EXTENDED QUASILINEARIZATION METHOD FOR PERIODIC BOUNDARY VALUE PROBLEM OF FIRST ORDER DELAY DIFFERENTIAL EQUATIONS
By
Heramb Aiya1 and Y.S.Valaulikar2
1Research Student, 2Ex- Faculty, School of Physical and Applied Sciences, Goa University, Taleigaon Plateau, Goa, India-403206
Email: heramb.aiya@gmail.com, ysv@unigoa.ac.in ; valaulikarys@gmail.com
(Received: April 11, 2024; In format: April 20, 2024; Revised: November 02, 2024; Accepted: November 11, 2024)
DOI: https://doi.org/10.58250/jnanabha.2024.54220
Abstract
In this paper, we discuss the extended quasilinearization method to first order delay differential equation of the type x' (t) + λx(t) = f(t, x(t − r)) + g(t, x(t − r)) with periodic boundary conditions, where there are certain conditions on first and second order partial derivatives with respect to the second coordinate of f and g.
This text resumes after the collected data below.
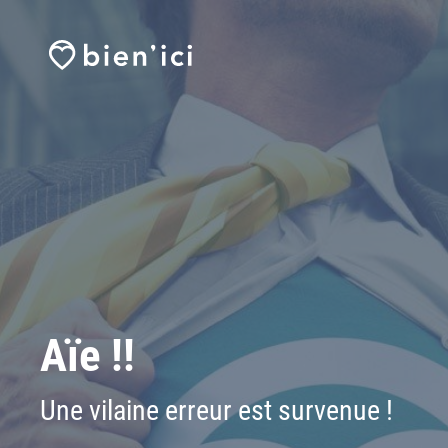
Aïe !!
Une vilaine erreur est survenue !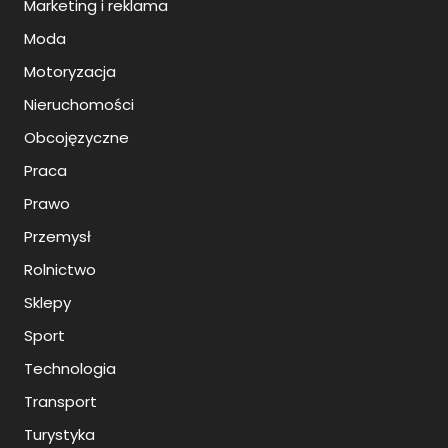
Marketing i reklama
Moda
Motoryzacja
Nieruchomości
Obcojęzyczne
Praca
Prawo
Przemysł
Rolnictwo
Sklepy
Sport
Technologia
Transport
Turystyka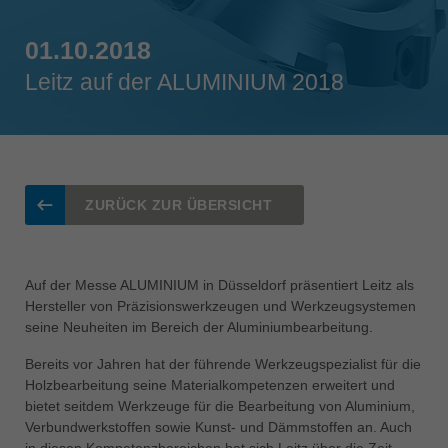
Singapore
english
01.10.2018
Leitz auf der ALUMINIUM 2018
Slovenija
slovenski
Suomi
english
Taiwan
ZURÜCK ZUR ÜBERSICHT
english
Türkiye
türkçe
Auf der Messe ALUMINIUM in Düsseldorf präsentiert Leitz als
Hersteller von Präzisionswerkzeugen und Werkzeugsystemen
USA
seine Neuheiten im Bereich der Aluminiumbearbeitung.
english
Bereits vor Jahren hat der führende Werkzeugspezialist für die
Việt Nam
Holzbearbeitung seine Materialkompetenzen erweitert und
tiếng việt
bietet seitdem Werkzeuge für die Bearbeitung von Aluminium,
Verbundwerkstoffen sowie Kunst- und Dämmstoffen an. Auch
中国
in diesen Kompetenzbereichen hat sich Leitz über die Zeit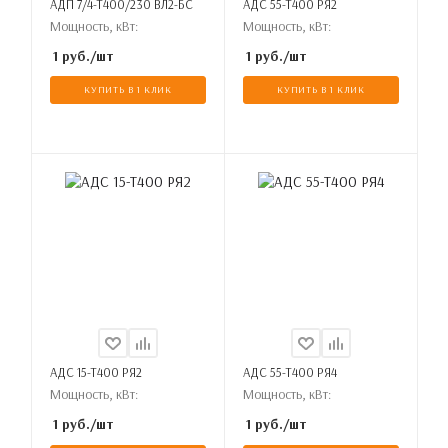
АДП 7/4-Т400/230 ВЛ2-БС
АДС 55-Т400 РЯ2
Мощность, кВт:
Мощность, кВт:
1
руб.
/шт
1
руб.
/шт
КУПИТЬ В 1 КЛИК
КУПИТЬ В 1 КЛИК
АДС 15-Т400 РЯ2
АДС 55-Т400 РЯ4
Мощность, кВт:
Мощность, кВт:
1
руб.
/шт
1
руб.
/шт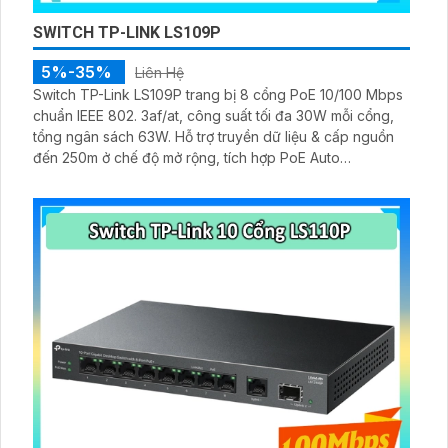
SWITCH TP-LINK LS109P
5%-35%
Liên Hệ
Switch TP-Link LS109P trang bị 8 cổng PoE 10/100 Mbps
chuẩn IEEE 802. 3af/at, công suất tối đa 30W mỗi cổng,
tổng ngân sách 63W. Hỗ trợ truyền dữ liệu & cấp nguồn
đến 250m ở chế độ mở rộng, tích hợp PoE Auto
Recovery, Isolation Mode, thiết kế vỏ kim loại bền và
Plug & Play dễ sử dụng.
The quasilinearization method helps us to find sequence of approximate solutions to non-linear problem, the limit of which, if exists, tends to a solution of the given non-linear problem.
2020 Mathematical Sciences Classification: 35F30, 34K10.
Keywords: Periodic Boundary Value Problem; Delay Differential Equation; Upper and Lower Solutions; Extended Quasilinearization.